The breakaway Ukrainian territories at center of Russia’s focus
Breakaway territories in eastern Ukraine are emerging as ground zero in what is expected to be a larger conflict with Russia, triggering sanctions and raising fears that efforts at diplomacy have failed to avoid a large-scale invasion.
Russian President Vladimir Putin’s recognition of two regions in Ukraine as independent — the so-called Donetsk People’s Republic and Luhansk People’s Republic — has drawn global condemnation, with the U.S. and several European countries agreeing to move quickly to respond with economic and financial penalties.
President Biden on Monday imposed sanctions blocking any financial transactions with entities and people in the two separatist regions, while Germany on Tuesday said it would move to halt the Nord Stream 2 pipeline that was set to bring natural gas from Russia to Germany. Other sanctions are also expected to be announced by Western leaders.
The Donetsk and Luhansk territories are located in southeastern Ukraine, in a region called the Donbas and that borders Russia. Russia took advantage of unrest in the territories in 2014 to support pro-Russian separatists amid a popular revolution in Ukraine that ousted the pro-Russian government in Kyiv and pushed for a more transparent, democratic legislature that aligned with the West.
The Donbas region has a population of more than 3.6 million that is largely Russian-speaking, with coal mining and steel production its largest industries.
Putin has condemned the 2014 revolution as a “coup” and sought to portray Russian support for separatists in the Donbas as protecting historically ethnic Russians, similar to his justification that same year for invading and occupying Ukraine’s Crimean peninsula.
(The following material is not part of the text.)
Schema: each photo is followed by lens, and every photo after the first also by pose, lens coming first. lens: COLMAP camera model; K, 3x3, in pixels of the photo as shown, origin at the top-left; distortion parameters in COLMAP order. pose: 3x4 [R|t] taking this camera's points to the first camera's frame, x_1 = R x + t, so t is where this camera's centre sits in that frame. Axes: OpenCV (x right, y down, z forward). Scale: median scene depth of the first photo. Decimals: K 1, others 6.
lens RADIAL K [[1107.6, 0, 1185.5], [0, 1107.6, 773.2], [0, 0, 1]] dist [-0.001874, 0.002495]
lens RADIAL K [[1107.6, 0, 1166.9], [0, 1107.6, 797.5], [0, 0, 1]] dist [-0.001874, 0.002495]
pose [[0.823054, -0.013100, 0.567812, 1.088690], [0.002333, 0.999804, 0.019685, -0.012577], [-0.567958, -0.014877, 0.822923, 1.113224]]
“I would like to underscore that Ukraine is not just a neighboring country to us, it is an inherent part of our own history, culture, spiritual space,” Putin said in translated remarks on Monday, part of a rambling speech where he announced his recognition of Donetsk and Luhansk.
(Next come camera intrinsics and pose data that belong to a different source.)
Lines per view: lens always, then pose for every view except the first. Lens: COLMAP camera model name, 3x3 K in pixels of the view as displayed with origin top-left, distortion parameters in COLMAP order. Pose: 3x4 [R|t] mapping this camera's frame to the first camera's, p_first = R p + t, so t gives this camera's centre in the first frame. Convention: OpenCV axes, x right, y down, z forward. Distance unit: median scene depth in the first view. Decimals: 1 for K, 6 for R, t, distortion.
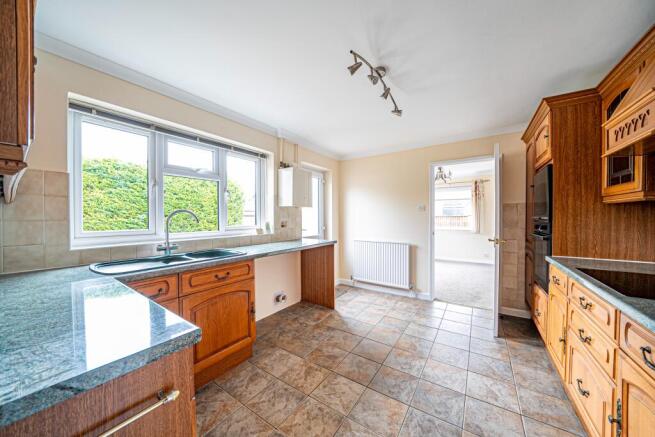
lens RADIAL K [[228.3, 0, 325.9], [0, 228.3, 218.2], [0, 0, 1]] dist [-0.004977, 0.000171]
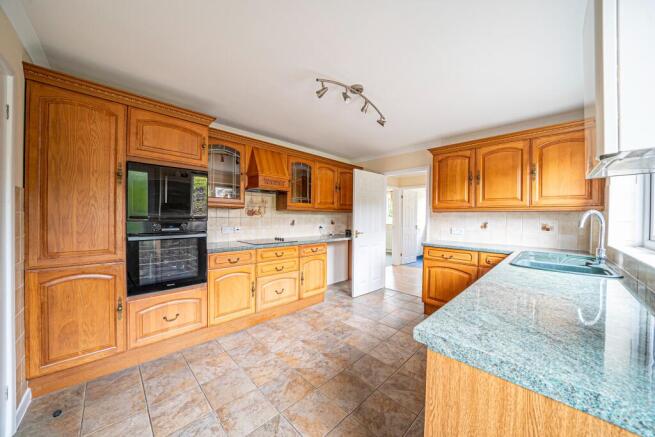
lens RADIAL K [[228.3, 0, 327.5], [0, 228.3, 217.8], [0, 0, 1]] dist [-0.004977, 0.000171]
pose [[-0.980971, -0.012429, 0.193754, 0.123468], [-0.009940, 0.999855, 0.013814, -0.014992], [-0.193898, 0.011625, -0.980953, 1.757454]]
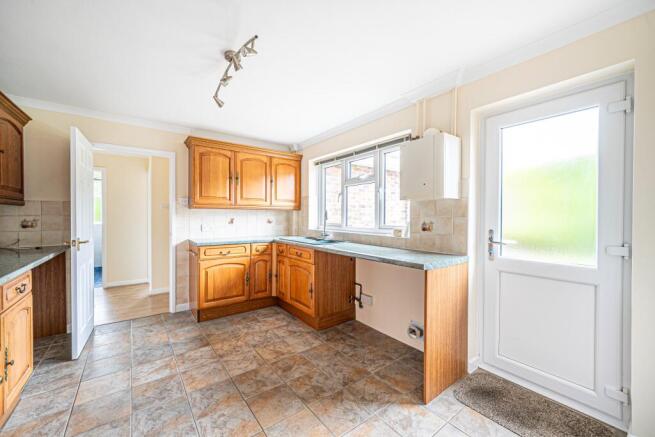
lens RADIAL K [[257.9, 0, 326.1], [0, 257.9, 218.8], [0, 0, 1]] dist [-0.003858, -0.000379]
pose [[-0.321888, 0.008658, -0.946738, 0.895162], [-0.009978, 0.999872, 0.012537, -0.003746], [0.946725, 0.013482, -0.321760, 1.388535]]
“They are our comrades, relatives — not only colleagues, friends, but also our family, people we have blood and family ties with.”
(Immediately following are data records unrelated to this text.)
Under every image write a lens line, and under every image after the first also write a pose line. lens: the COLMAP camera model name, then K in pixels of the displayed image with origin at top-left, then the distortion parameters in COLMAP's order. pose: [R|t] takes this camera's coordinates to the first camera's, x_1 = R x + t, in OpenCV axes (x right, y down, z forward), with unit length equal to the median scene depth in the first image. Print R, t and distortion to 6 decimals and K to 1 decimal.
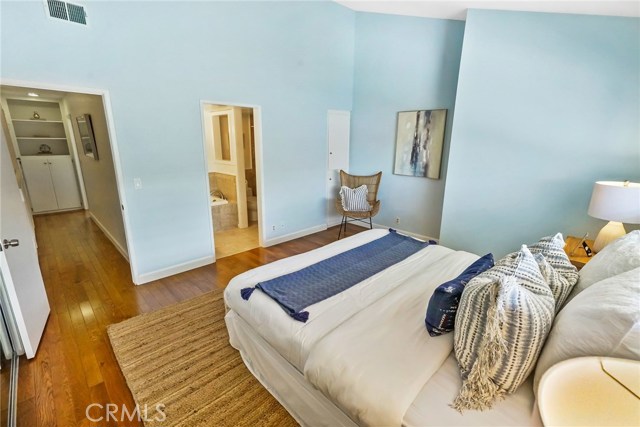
lens RADIAL K [[288.7, 0, 319.2], [0, 288.7, 216.2], [0, 0, 1]] dist [-0.003290, 0.002819]
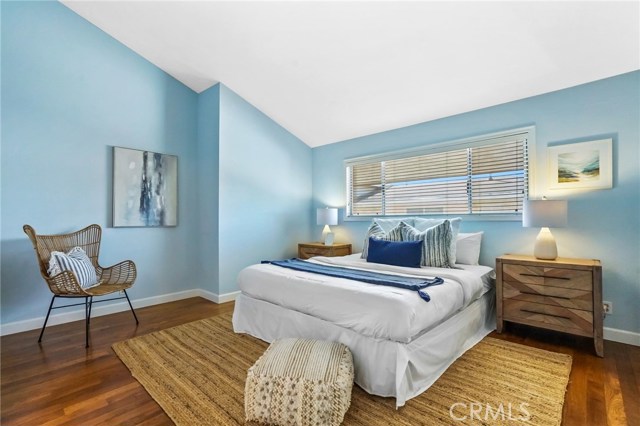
lens RADIAL K [[288.7, 0, 320.3], [0, 288.7, 214.3], [0, 0, 1]] dist [-0.003290, 0.002819]
pose [[-0.053547, 0.010400, 0.998511, -0.538690], [0.267209, 0.963629, 0.004293, -0.043999], [-0.962150, 0.267041, -0.054378, 0.579758]]
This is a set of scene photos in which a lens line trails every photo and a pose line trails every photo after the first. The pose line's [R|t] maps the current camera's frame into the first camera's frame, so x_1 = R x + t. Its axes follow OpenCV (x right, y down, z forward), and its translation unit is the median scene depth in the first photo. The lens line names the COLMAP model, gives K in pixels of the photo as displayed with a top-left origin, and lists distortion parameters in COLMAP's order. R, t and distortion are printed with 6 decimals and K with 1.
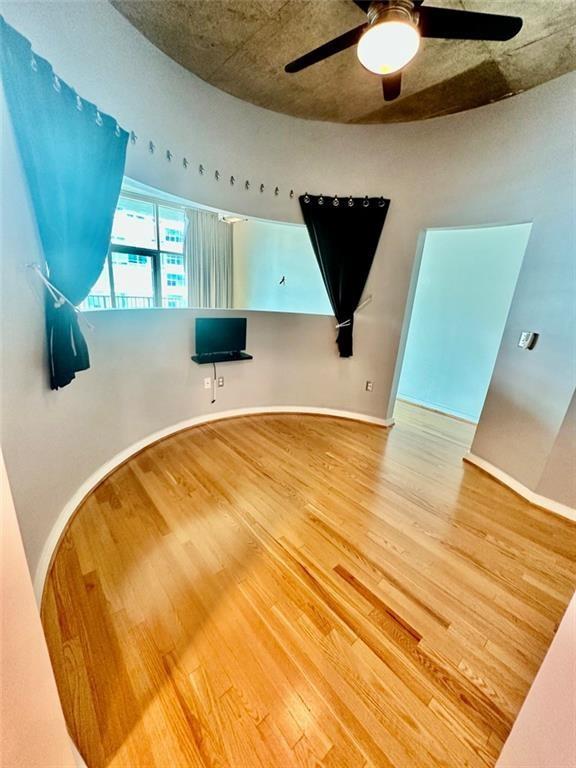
lens RADIAL K [[307.6, 0, 289.5], [0, 307.6, 385.4], [0, 0, 1]] dist [-0.003633, 0.000445]
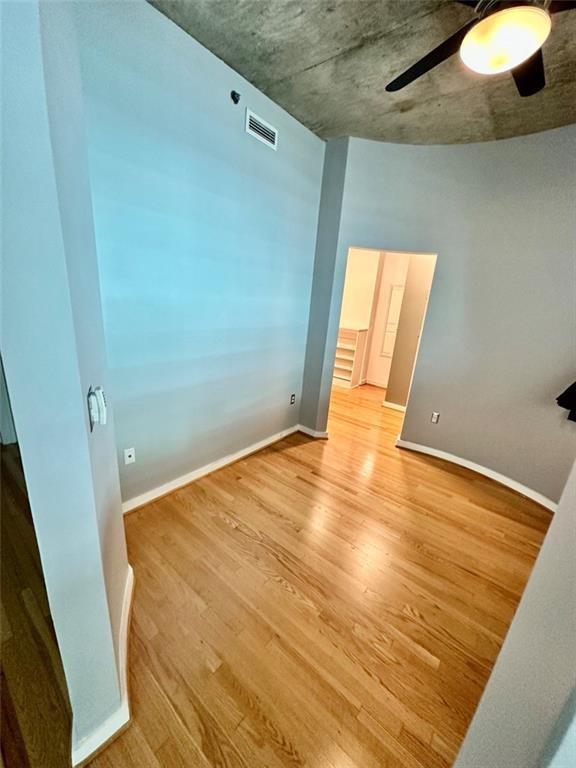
lens RADIAL K [[307.6, 0, 288.0], [0, 307.6, 385.7], [0, 0, 1]] dist [-0.003633, 0.000445]
pose [[-0.975091, -0.098762, -0.198604, 0.893835], [-0.192269, 0.822794, 0.534830, -0.667866], [0.110589, 0.559693, -0.821288, 2.007991]]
The Donbas has been split along a frontline battlefield since 2014, called “the point of contact,” with Ukrainian forces facing off against pro-Russian separatist militias that are largely supported militarily and financially by the Kremlin. Moscow has reportedly provided an estimated 800,000 Russian passports to Ukrainian citizens in the region.
Russia has also provided its own troops on the ground, although Moscow denies this. At least 15,000 have been killed in the fighting over the past eight years.
Diplomatic efforts to establish cease-fires occurred in 2014 and 2015, known as the Minsk agreements, and were endorsed by the Ukrainian government, the separatist leaders, Russia, France, Germany and regional security organizations such as the Organization for Security and Cooperation in Europe.
The Minsk agreements took into account self-governing aspirations of the Donetsk and Luhansk regions but maintained them as part of Ukraine.
“We are not trying to take any territory of foreign countries. I would like to confirm that Donbas [Donetsk] and Lugansk [Luhansk] is a part of Ukraine,” Russian Ambassador to the U.S. Anatoly Antonov told CBS’s “Face the Nation” on Sunday.
The U.S., Ukraine and its allies and partners have criticized Russia as failing to engage seriously with the Minsk agreements and condemned Putin’s recognition on Monday of Donetsk and Luhansk as an overt rejection of diplomacy that served to avoid open conflict.
Putin on Monday night ordered Russian troops into the region — under what the Kremlin described as a “peacekeeping” mission — raising fears from the West that Moscow was firing the opening salvo of an overt military campaign into Ukraine, one that would put the capital Kyiv under threat.
“There have been Russian troops in the Donbas for eight years now,” a senior Biden administration official told reporters in a briefing Monday night. “Russia has denied this. Now Russia looks like it’s going to be operating openly in that region, and we are going to be responding accordingly.”